I have just thought an idea of ranking researchers, which I think is a good topic for my course project of EC 724.
There are millions of researchers all around the world. Despite the fact that science has been broken down into many specific fields , there are still thousands of researchers in each field.
Who is the best researcher in a field? A researcher can usually point out several famous researchers in the field he is familiar with. However, we still lack a reasonable quantitative metric to describe “how famous” a researcher is.
We realize that in real life the harm of a ranking system usually surplus the benefit it brings. A poor designed ranking system which relies obviously on a certain set of metrics will draw people’s attention to those metrics and make them ignore the true meaning of research.
For example, the existing university ranking system in China relies heavily on the number of published papers. That’s the reason why the number of paper published by Chinese researchers has increased so rapidly. However, a large portion of those papers don’t worth reading.

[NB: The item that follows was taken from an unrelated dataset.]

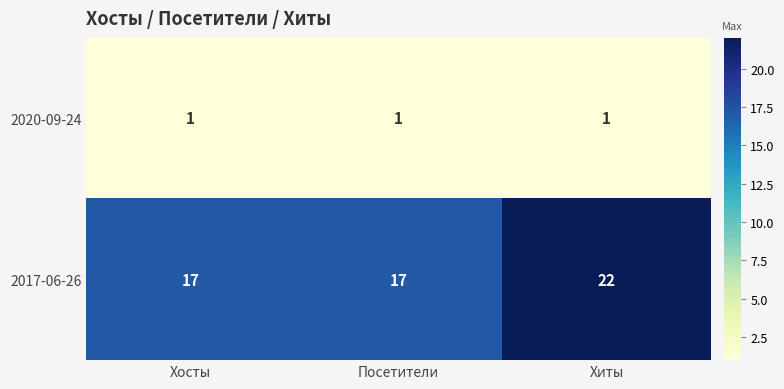

Which category has the highest value across all series?

Хиты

In our research, we want to design a ranking system which is independent of specific metric. The score we assign to each professor just reflect other researchers’ opinions towards him.
That’s a score that
This is indeed a optimization problem. Suppose there are N researchers. vector x is the score assigned to each researchers. We need to find an optimal x* that satisfies each professors as much as possible.
So it is a multiobjective optimization problem with N objectives. We can find all the pareto optimal solutions first.
What’s the constraint. There are some training set. Which should be satisfied. For example, if we know that professor A is surely better than B, the score of A should be no less that of B.
The problem is that we cannot send questionnaire to every researchers. Instead we deduce a researcher’s opinion from his publications. We assume that the publication of professor can represent all his academic opinions.
We need overcome the problem of frequent mutual reference. We know that researcher in the same group will refer each other’s literature frequently. We need prove that our algorithm is insensitive to this factor. That is to say, people in a group can not gain advantage by deliberately mutually refers each others’ paper.
We need to show that the result is insensitive to the number of publications. A researcher cannot gain advantage by publishing more low quality papers.